— START Supplied passage —

J.I. Okolo v. Midwest Newspaper Corporation & ORS. (1977)
LawGlobal-Hub Lead Judgment Report
A. O. OBASEKI, J.S.C.
This appeal is against the dismissal of the plaintiff’s claim for 50,000pounds damages for libel by Kassim J. in his judgement in suit No. LD/602/71 delivered on the 1st day of February, 1974 in the High Court at Lagos.
More particularly, the claim endorsed on the Writ of Summons reads:
“1. The Defendants are the proprietors, Administrators and Editors of the Nigerian Observer, a Newspaper which has a larger circulation throughout Nigeria, especially in Lagos, Midwest, Northern Nigerian States and the East Central State.
- In the issue of Saturday, July 31, 1971, the Defendants falsely and maliciously printed and published of and concerning the plaintiff the words following, that is to say in the 1st column page 4 of that issue, to wit,-viz:
2,000.00pounds Suit Adjourned
A Lagos High Court has adjourned hearing till September 13 in the 2,000.00pounds embezzlement suit against a Lagos Building Contractor, Mr. J.I. Okolo”
- The above published words impute a criminal charge or offence against the plaintiff which is false and malicious.
- By the publication of the said words, the plaintiff has been much injured in his credit and reputation and has suffered damages”.
Pleadings were ordered, filed and duly delivered and the material facts which formed the basis of the claim were pleaded in paragragh 6, 7, 9, 11 of the Statement of claim as followings:
- The said Newspaper ‘The Nigerian Observer’ published by all the four defendants jointly and severally have a wide and large circulation at Lagos and throughout the whole of Nigeria.

— END Supplied passage —

**Parts of the exercise**
1 - Decide whether each statement agrees with the judgment report, answering yes or no and quoting the words of the report that settle it: (a) The judgment that was appealed was delivered in the High Court at Lagos. (b) The plaintiff claimed 2,000 pounds in damages for libel. (c) The words complained of were printed in the first column of page 4.
2 - From the judgment report, lift out word for word the passage starting with "J.I. Okolo v." and going on through "Court at Lagos.".

— START Supplied material —

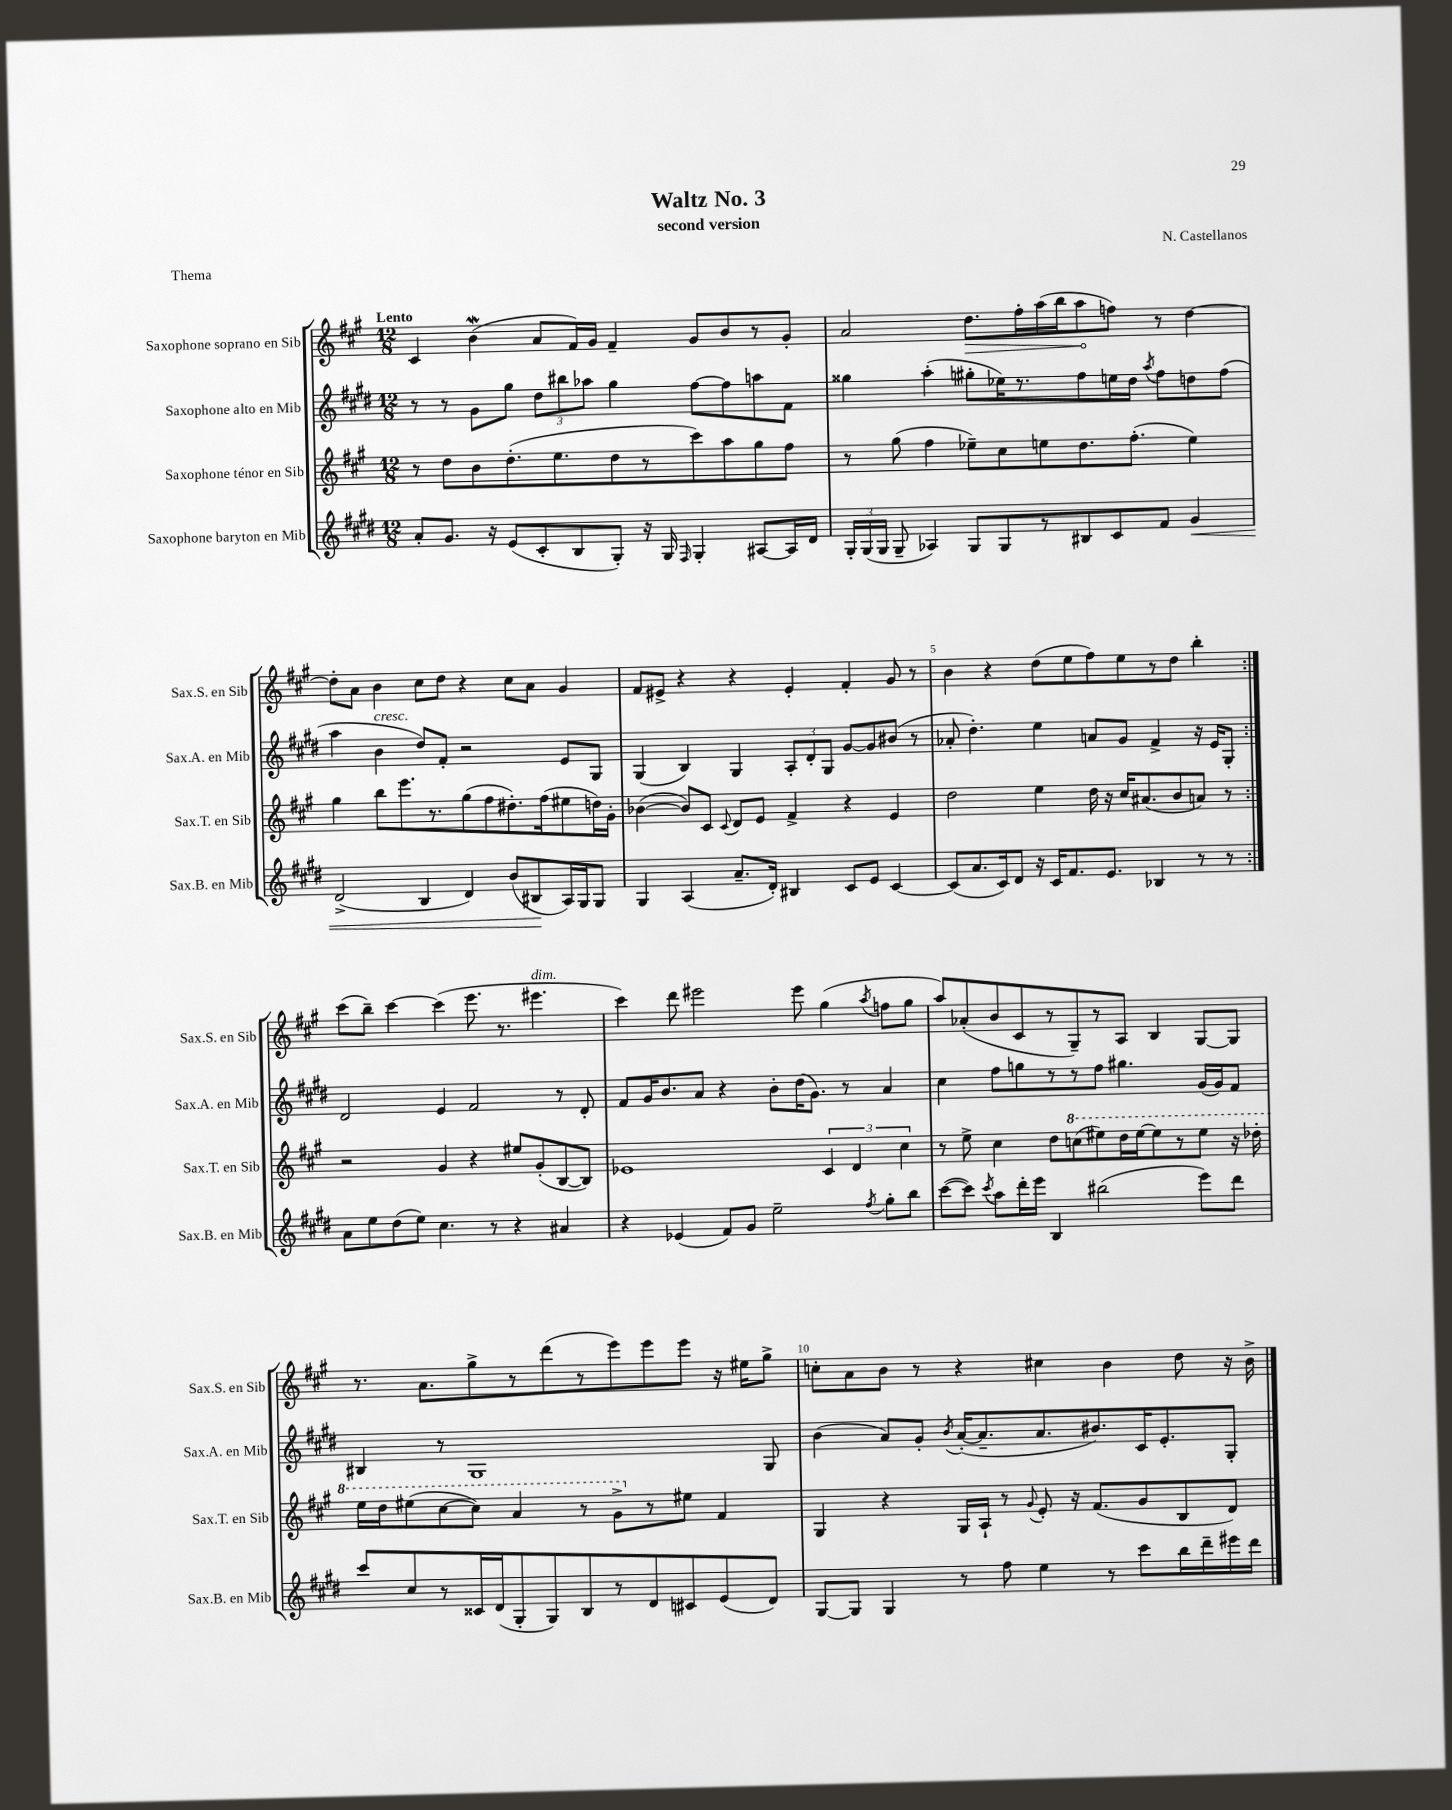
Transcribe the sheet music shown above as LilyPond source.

\header { title = "Waltz No. 3" composer = "N. Castellanos" subtitle = "second version" piece = "Thema" }
<<
\new StaffGroup <<
\new Staff = "s0" \with { instrumentName = "Saxophone soprano en Sib" shortInstrumentName = "Sax.S. en Sib" } {
    \clef treble \key a \major \numericTimeSignature \time 12/8 \tempo "Lento"
    \autoBeamOff \repeat volta 2 { cis'4 b'4\mordent( a'8[ fis'16) gis'16] fis'4-- gis'8[ b'8 r8 gis'8]-. |
    a'2 \once \override Hairpin.circled-tip = ##t d''8.[\> fis''16-. a''16( b''16 a''8\! f''8]) r8 d''4~ |
    d''8[-. a'8] b'4 cis''8[ d''8] r4 cis''8[ a'8] gis'4 |
    fis'8[ eis'8]-> r4 r4 eis'4-. fis'4-. gis'8 r8 |
    b'4 r4 d''8[( e''8 fis''8) e''8 r8 d''8] b''4-. | }
    cis'''8[( b''8]--) cis'''4~ cis'''4( e'''8. r8. eis'''4.^\markup { \italic "dim." } |
    cis'''4) d'''8 eis'''2 eis'''8 gis''4( \acciaccatura { a''8 } f''8[ gis''8] |
    a''8[) aes'8-.( b'8 cis'8 r8 gis8--) r8 a8] b4 gis8[~ gis8] |
    r8. a'8.[ gis''8-> r8 d'''8( r8 e'''8) e'''8 e'''8] r16 eis''16[ gis''8]-> |
    c''8[-. a'8 b'8] r8 r4 cis''4 b'4 d''8 r16 b'16-> \bar "|." |
}
\new Staff = "s1" \with { instrumentName = "Saxophone alto en Mib" shortInstrumentName = "Sax.A. en Mib" } {
    \clef treble \key e \major \numericTimeSignature \time 12/8
    \autoBeamOff \repeat volta 2 { r8 r8 gis'8[ gis''8] \tuplet 3/2 { dis''8[ bis''8 aes''8] } gis''4 fis''8[~ fis''8 a''8 fis'8] |
    gisis''4 a''4-.( gis''8[-. ees''16) r8. fis''8 e''16 dis''16] \acciaccatura { a''8 } fis''8[ d''8 fis''8]( |
    a''4 b'4^\markup { \italic "cresc." } dis''8[) fis'8]-. r2 e'8[ gis8] |
    gis4( b4) gis4 \tuplet 3/2 { a8[-. dis'8-. gis8] } gis'8[~ gis'8 bis'8]( r8 |
    aes'8-. dis''4.-.) e''4 a'8[ gis'8] fis'4-> r16 e'16[ gis8]-. | }
    dis'2 e'4 fis'2 r8 dis'8-. |
    fis'8[ gis'16 b'8. a'8] r4 b'8[-. dis''16( gis'8.]) r8 a'4 |
    cis''4 fis''8[ g''8 r8 r8 fis''8] gis''4. gis'16[( gis'16) fis'8] |
    bis4 r8 gis1 gis8 |
    b'4( a'8[) gis'8]-. \acciaccatura { b'8 } a'16[~-.( a'8.-- a'8. bis'8.) cis'16 e'8.-. gis8]-. \bar "|." |
}
\new Staff = "s2" \with { instrumentName = "Saxophone ténor en Sib" shortInstrumentName = "Sax.T. en Sib" } {
    \clef treble \key a \major \numericTimeSignature \time 12/8
    \autoBeamOff \repeat volta 2 { r8 d''8[ b'8 d''8.-.( e''8. d''8 r8 cis'''8) a''8 gis''8 fis''8] |
    r8 gis''8( fis''4 ees''8[--) cis''8 e''8 d''8. fis''8.]-.( e''4) |
    gis''4 b''8[ e'''8. r8. gis''8( fis''8 dis''8.-.) fis''16( eis''8 d''16) gis'16]-. |
    bes'4~( bes'8[) cis'8] \appoggiatura { cis'8 } d'8[ e'8] fis'4-> r4 e'4 |
    d''2 e''4 d''16 r16 cis''16[ ais'8.( b'8 a'8]) r8 | }
    r2 gis'4 r4 eis''8[ gis'8-.( b8~ b8]) |
    ees'1 \tuplet 3/2 { cis'4 d'4 cis''4 } |
    r8 e''8-> cis''4 d''8[ \ottava #1 c'''8( eis'''8) d'''16 eis'''16~ eis'''8 r8 eis'''8] r16 des'''16-. |
    e'''16[ d'''16 eis'''8( cis'''8~ cis'''8]) a''4 r8 gis''8[-> \ottava #0 r8 eis''8] fis'4 |
    gis4 r4 gis16[ a16]-! r8 \appoggiatura { gis'8 } e'8-. r16 fis'8.[( gis'8 b8 d'8]) \bar "|." |
}
\new Staff = "s3" \with { instrumentName = "Saxophone baryton en Mib" shortInstrumentName = "Sax.B. en Mib" } {
    \clef treble \key e \major \numericTimeSignature \time 12/8
    \autoBeamOff \repeat volta 2 { a'8[-. gis'8.] r16 e'8[( cis'8-. b8 gis8]-.) r16 gis16 \grace { fis16 } gis4-. ais8[~ ais16 dis'16] |
    \tuplet 3/2 { gis16[-. gis16( gis16] } gis8-- aes4) gis8[ gis8 r8 bis8 cis'8 fis'8] gis'4\< |
    dis'2->( b4 dis'4) b'8[( bis8\! a16) gis16 gis8] |
    gis4 a4( a'8.[-- dis'16]-.) bis4 cis'8[ e'8] cis'4~ |
    cis'8[( a'8. cis'16) dis'8] r16 cis'16[ fis'8. e'8.] bes4 r8 r8 | }
    a'8[ e''8 dis''8( e''8]) cis''4. r8 r4 ais'4 |
    r4 ees'4( fis'8[) gis'8] e''2-- \acciaccatura { fis''8 } gis''8[-. b''8] |
    cis'''8[~( cis'''8]) \acciaccatura { cis'''8 } a''8[ dis'''16-. e'''16] b4 bis''2( e'''8[) dis'''8] |
    cis'''8[ cis''8 r8 cisis'16 dis'16( gis8-. gis8) b8 r8 dis'8 cis'8 e'8( dis'8]) |
    gis8[~ gis8] gis4 r8 fis''8 e''4 r8 cis'''8[ b''16 dis'''16-- eis'''16 dis'''16] \bar "|." |
}
>>
>>
\layout { \context { \Score \override BarNumber.break-visibility = ##(#f #t #t) barNumberVisibility = #(every-nth-bar-number-visible 5) } }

— END Supplied material —

**Responses for each task**
1 -
(a) Yes: "delivered on the 1st day of February, 1974 in the High Court at Lagos"
(b) No: "claim for 50,000pounds damages for libel"
(c) Yes: "in the 1st column page 4 of that issue"

2 -
J.I. Okolo v. Midwest Newspaper Corporation & ORS. (1977)
LawGlobal-Hub Lead Judgment Report
A. O. OBASEKI, J.S.C.
This appeal is against the dismissal of the plaintiff’s claim for 50,000pounds damages for libel by Kassim J. in his judgement in suit No. LD/602/71 delivered on the 1st day of February, 1974 in the High Court at Lagos.